## YOUR GOAL
When you reach the line containing "To create an" in the records below, start copying exactly, and stop once you have copied the line containing "<li> generate_sessionurl.py : generate".

START PROVIDED RECORDS

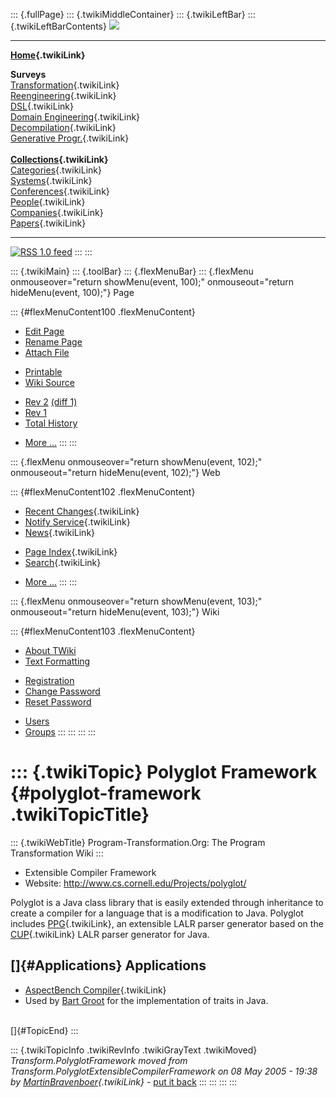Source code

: ::: {.fullPage}
::: {.twikiMiddleContainer}
::: {.twikiLeftBar}
::: {.twikiLeftBarContents}
![](../pub/transformation.gif)

------------------------------------------------------------------------

**[Home](WebHome){.twikiLink}**

**Surveys**\
[Transformation](ProgramTransformation){.twikiLink}\
[Reengineering](ReengineeringWiki){.twikiLink}\
[DSL](DomainSpecificLanguages){.twikiLink}\
[Domain Engineering](DomainEngineering){.twikiLink}\
[Decompilation](DeCompilation){.twikiLink}\
[Generative Progr.](GenerativeProgrammingWiki){.twikiLink}\
\
**[Collections](CategoryCollection){.twikiLink}**\
[Categories](CategoryCategory){.twikiLink}\
[Systems](TransformationSystems){.twikiLink}\
[Conferences](TransformationConferences){.twikiLink}\
[People](TransformationPeople){.twikiLink}\
[Companies](TransformationCompanies){.twikiLink}\
[Papers](CategoryPaper){.twikiLink}

------------------------------------------------------------------------

[![](../pub/rss.gif "RSS 1.0 feed")](WebRss@skin=rss)
:::
:::

::: {.twikiMain}
::: {.toolBar}
::: {.flexMenuBar}
::: {.flexMenu onmouseover="return showMenu(event, 100);" onmouseout="return hideMenu(event, 100);"}
Page

::: {#flexMenuContent100 .flexMenuContent}
-   [Edit
    Page](http://www.program-transformation.org/edit/Transform/PolyglotFramework?t=1536826534)
-   [Rename
    Page](http://www.program-transformation.org/rename/Transform/PolyglotFramework)
-   [Attach
    File](http://www.program-transformation.org/attach/Transform/PolyglotFramework)

<!-- -->

-   [Printable](http://www.program-transformation.org/view/Transform/PolyglotFramework?skin=print.pattern)
-   [Wiki
    Source](http://www.program-transformation.org/view/Transform/PolyglotFramework?skin=text&raw=on&contenttype=text/plain)

<!-- -->

-   [Rev
    2](http://www.program-transformation.org/view/Transform/PolyglotFramework?rev=1.2)
    [(diff 1)](http://www.program-transformation.org/rdiff/Transform/PolyglotFramework?rev1=1.2&rev2=1.1)
-   [Rev
    1](http://www.program-transformation.org/view/Transform/PolyglotFramework?rev=1.1)
-   [Total
    History](http://www.program-transformation.org/rdiff/Transform/PolyglotFramework)

<!-- -->

-   [More
    \...](http://www.program-transformation.org/oops/Transform/PolyglotFramework?template=oopsmore&param1=1.2&param2=1.2)
:::
:::

::: {.flexMenu onmouseover="return showMenu(event, 102);" onmouseout="return hideMenu(event, 102);"}
Web

::: {#flexMenuContent102 .flexMenuContent}
-   [Recent Changes](WebChanges){.twikiLink}
-   [Notify Service](WebNotify){.twikiLink}
-   [News](WebNews){.twikiLink}

<!-- -->

-   [Page Index](WebIndex){.twikiLink}
-   [Search](WebSearch){.twikiLink}

<!-- -->

-   [More
    \...](http://www.program-transformation.org/oops/Transform/PolyglotFramework?template=oopsmore&param1=1.2&param2=1.2)
:::
:::

::: {.flexMenu onmouseover="return showMenu(event, 103);" onmouseout="return hideMenu(event, 103);"}
Wiki

::: {#flexMenuContent103 .flexMenuContent}
-   [About
    TWiki](http://www.program-transformation.org/view/TWiki/WebHome)
-   [Text
    Formatting](http://www.program-transformation.org/view/TWiki/TextFormattingRules)

<!-- -->

-   [Registration](http://www.program-transformation.org/view/TWiki/TWikiRegistration)
-   [Change
    Password](http://www.program-transformation.org/view/TWiki/ChangePassword)
-   [Reset
    Password](http://www.program-transformation.org/view/TWiki/ResetPassword)

<!-- -->

-   [Users](http://www.program-transformation.org/view/Main/TWikiUsers)
-   [Groups](http://www.program-transformation.org/view/Main/TWikiGroups)
:::
:::
:::
:::

::: {.twikiTopic}
Polyglot Framework {#polyglot-framework .twikiTopicTitle}
==================

::: {.twikiWebTitle}
Program-Transformation.Org: The Program Transformation Wiki
:::

-   Extensible Compiler Framework
-   Website: <http://www.cs.cornell.edu/Projects/polyglot/>

Polyglot is a Java class library that is easily extended through
inheritance to create a compiler for a language that is a modification
to Java. Polyglot includes [PPG](PolyglotParserGenerator){.twikiLink},
an extensible LALR parser generator based on the [CUP](CUP){.twikiLink}
LALR parser generator for Java.

[]{#Applications} Applications
------------------------------

-   [AspectBench Compiler](AspectBenchCompiler){.twikiLink}
-   Used by [Bart
    Groot](http://www.cs.uu.nl/groups/ST/Students/BartGroot) for the
    implementation of traits in Java.

\
[]{#TopicEnd}
:::

::: {.twikiTopicInfo .twikiRevInfo .twikiGrayText .twikiMoved}
*Transform.PolyglotFramework moved from
Transform.PolyglotExtensibleCompilerFramework on 08 May 2005 - 19:38 by
[MartinBravenboer](../Main/MartinBravenboer){.twikiLink}* - [put it
back](http://www.program-transformation.org/rename/Transform/PolyglotFramework?newweb=Transform&newtopic=PolyglotExtensibleCompilerFramework&confirm=on "Click to move topic back to previous location, with option to change references.")
:::
:::
:::
:::
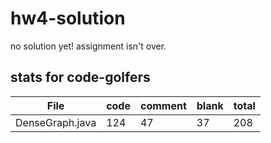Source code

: # hw4-solution

no solution yet! assignment isn't over.

## stats for code-golfers

| File | code  | comment | blank | total | 
| ---- | ----- | ------- | ----- | ----- |
| DenseGraph.java | 124 | 47 | 37 | 208 |

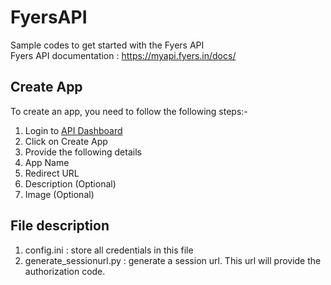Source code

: # FyersAPI
Sample codes to get started with the Fyers API <br>
Fyers API documentation : https://myapi.fyers.in/docs/

## Create App

To create an app, you need to follow the following steps:-

<ol>
    <li> Login to <a href = 'https://api-dashboard.fyers.in/'> API Dashboard </a> </li>
    <li> Click on Create App </li>
    <li> Provide the following details </li>
    <li> App Name </li>
    <li> Redirect URL </li>
    <li> Description (Optional) </li>
    <li> Image (Optional) </li>
</ol>

## File description

<ol>
    <li> config.ini : store all credentials in this file </li>
    <li> generate_sessionurl.py : generate a session url. This url will provide the authorization code.
</ol>

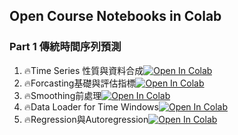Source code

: ## Open Course Notebooks in Colab

### Part 1 傳統時間序列預測
1. 🔥Time Series 性質與資料合成[![Open In Colab](https://colab.research.google.com/assets/colab-badge.svg)](https://colab.research.google.com/github/TA-aiacademy/course_3.0/blob/tsrnn/07_TSRNN/TSRNN_Part1/1_Time_Series_Traits.ipynb)
2. 🔥Forcasting基礎與評估指標[![Open In Colab](https://colab.research.google.com/assets/colab-badge.svg)](https://colab.research.google.com/github/TA-aiacademy/course_3.0/blob/tsrnn/07_TSRNN/TSRNN_Part1/2_Naive_Forcasting_and_Metrics.ipynb)
3. 🔥Smoothing前處理[![Open In Colab](https://colab.research.google.com/assets/colab-badge.svg)](https://colab.research.google.com/github/TA-aiacademy/course_3.0/blob/tsrnn/07_TSRNN/TSRNN_Part1/3_Smoothing.ipynb)
4. 🔥Data Loader for Time Windows[![Open In Colab](https://colab.research.google.com/assets/colab-badge.svg)](https://colab.research.google.com/github/TA-aiacademy/course_3.0/blob/tsrnn/07_TSRNN/TSRNN_Part1/4_Time_Windows_Data_Loader.ipynb)
5. 🔥Regression與Autoregression[![Open In Colab](https://colab.research.google.com/assets/colab-badge.svg)](https://colab.research.google.com/github/TA-aiacademy/course_3.0/blob/tsrnn/07_TSRNN/TSRNN_Part1/5_Regression&Autoregression.ipynb)
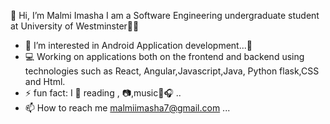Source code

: 👋 Hi, I’m Malmi Imasha
        I am a Software Engineering undergraduate student at University of Westminster👩‍🎓
    
- 👀 I’m interested in Android Application development...📱
- 💻 Working on applications both on the frontend and backend using technologies such as React, Angular,Javascript,Java, Python flask,CSS and Html.
- ⚡ fun fact: I 🧡 reading , 📷,music🎵🎧 ..
- 📫 How to reach me malmiimasha7@gmail.com ...



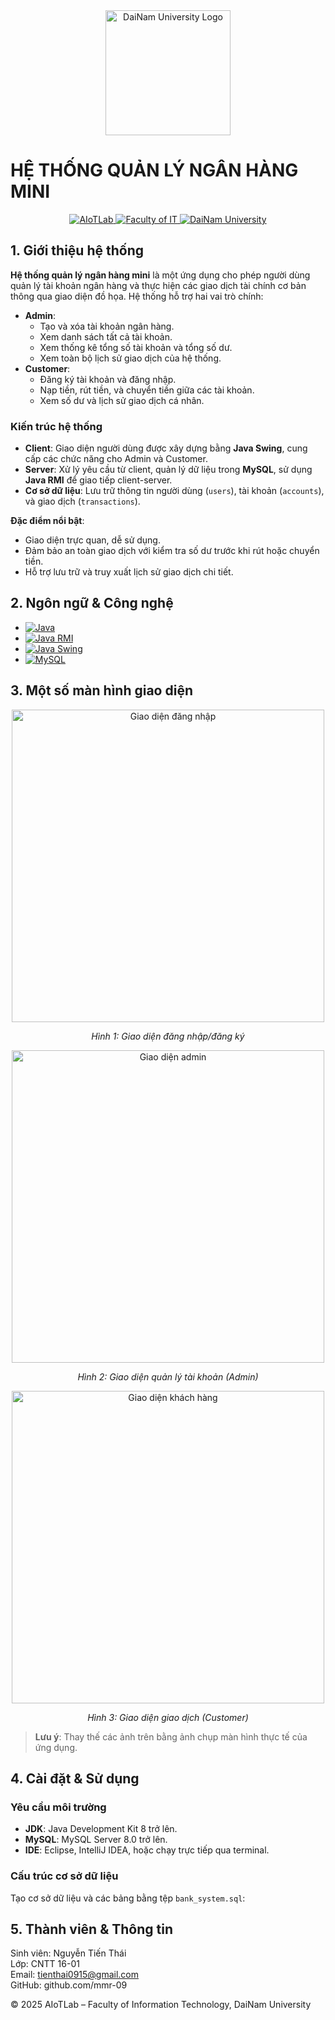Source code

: <div align="center">
  <a href="https://dainam.edu.vn/vi/khoa-cong-nghe-thong-tin">
    <img src="https://github.com/user-attachments/assets/77fe0fd1-2e55-4032-be3c-b1a705a1b574" alt="DaiNam University Logo" width="200"/>
  </a>
</div>

# HỆ THỐNG QUẢN LÝ NGÂN HÀNG MINI

<div align="center">
  <a href="https://www.facebook.com/DNUAIoTLab">
    <img src="https://img.shields.io/badge/AIoTLab-green?style=for-the-badge" alt="AIoTLab"/>
  </a>
  <a href="https://dainam.edu.vn/vi/khoa-cong-nghe-thong-tin">
    <img src="https://img.shields.io/badge/Faculty%20of%20Information%20Technology-blue?style=for-the-badge" alt="Faculty of IT"/>
  </a>
  <a href="https://dainam.edu.vn">
    <img src="https://img.shields.io/badge/DaiNam%20University-orange?style=for-the-badge" alt="DaiNam University"/>
  </a>
</div>

## 1. Giới thiệu hệ thống
**Hệ thống quản lý ngân hàng mini** là một ứng dụng cho phép người dùng quản lý tài khoản ngân hàng và thực hiện các giao dịch tài chính cơ bản thông qua giao diện đồ họa. Hệ thống hỗ trợ hai vai trò chính:

- **Admin**:
  - Tạo và xóa tài khoản ngân hàng.
  - Xem danh sách tất cả tài khoản.
  - Xem thống kê tổng số tài khoản và tổng số dư.
  - Xem toàn bộ lịch sử giao dịch của hệ thống.
- **Customer**:
  - Đăng ký tài khoản và đăng nhập.
  - Nạp tiền, rút tiền, và chuyển tiền giữa các tài khoản.
  - Xem số dư và lịch sử giao dịch cá nhân.

### Kiến trúc hệ thống
- **Client**: Giao diện người dùng được xây dựng bằng **Java Swing**, cung cấp các chức năng cho Admin và Customer.
- **Server**: Xử lý yêu cầu từ client, quản lý dữ liệu trong **MySQL**, sử dụng **Java RMI** để giao tiếp client-server.
- **Cơ sở dữ liệu**: Lưu trữ thông tin người dùng (`users`), tài khoản (`accounts`), và giao dịch (`transactions`).

**Đặc điểm nổi bật**:
- Giao diện trực quan, dễ sử dụng.
- Đảm bảo an toàn giao dịch với kiểm tra số dư trước khi rút hoặc chuyển tiền.
- Hỗ trợ lưu trữ và truy xuất lịch sử giao dịch chi tiết.

## 2. Ngôn ngữ & Công nghệ
- [![Java](https://img.shields.io/badge/Java%208-007396?style=for-the-badge&logo=java&logoColor=white)](https://www.java.com/)
- [![Java RMI](https://img.shields.io/badge/Java%20RMI-007396?style=for-the-badge)](https://docs.oracle.com/javase/8/docs/technotes/guides/rmi/)
- [![Java Swing](https://img.shields.io/badge/Java%20Swing-007396?style=for-the-badge)](https://docs.oracle.com/javase/tutorial/uiswing/)
- [![MySQL](https://img.shields.io/badge/MySQL%208.0-4479A1?style=for-the-badge&logo=mysql&logoColor=white)](https://www.mysql.com/)

## 3. Một số màn hình giao diện
<div align="center">
  <img src="images/login.png" alt="Giao diện đăng nhập" width="500"/>
  <p><em>Hình 1: Giao diện đăng nhập/đăng ký</em></p>
</div>

<div align="center">
  <img src="images/admin.png" alt="Giao diện admin" width="500"/>
  <p><em>Hình 2: Giao diện quản lý tài khoản (Admin)</em></p>
</div>

<div align="center">
  <img src="images/customer.png" alt="Giao diện khách hàng" width="500"/>
  <p><em>Hình 3: Giao diện giao dịch (Customer)</em></p>
</div>

> **Lưu ý**: Thay thế các ảnh trên bằng ảnh chụp màn hình thực tế của ứng dụng.

## 4. Cài đặt & Sử dụng
### Yêu cầu môi trường
- **JDK**: Java Development Kit 8 trở lên.
- **MySQL**: MySQL Server 8.0 trở lên.
- **IDE**: Eclipse, IntelliJ IDEA, hoặc chạy trực tiếp qua terminal.
### Cấu trúc cơ sở dữ liệu
Tạo cơ sở dữ liệu và các bảng bằng tệp `bank_system.sql`:
## 5. Thành viên & Thông tin
Sinh viên: Nguyễn Tiến Thái  
Lớp: CNTT 16-01  
Email: tienthai0915@gmail.com  
GitHub: github.com/<your-username>mmr-09</your-username>  

© 2025 AIoTLab – Faculty of Information Technology, DaiNam University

END PROVIDED RECORDS

## SOLUTION TO THE EXERCISE
To create an app, you need to follow the following steps:-

<ol>
    <li> Login to <a href = 'https://api-dashboard.fyers.in/'> API Dashboard </a> </li>
    <li> Click on Create App </li>
    <li> Provide the following details </li>
    <li> App Name </li>
    <li> Redirect URL </li>
    <li> Description (Optional) </li>
    <li> Image (Optional) </li>
</ol>

## File description

<ol>
    <li> config.ini : store all credentials in this file </li>
    <li> generate_sessionurl.py : generate a session url. This url will provide the authorization code.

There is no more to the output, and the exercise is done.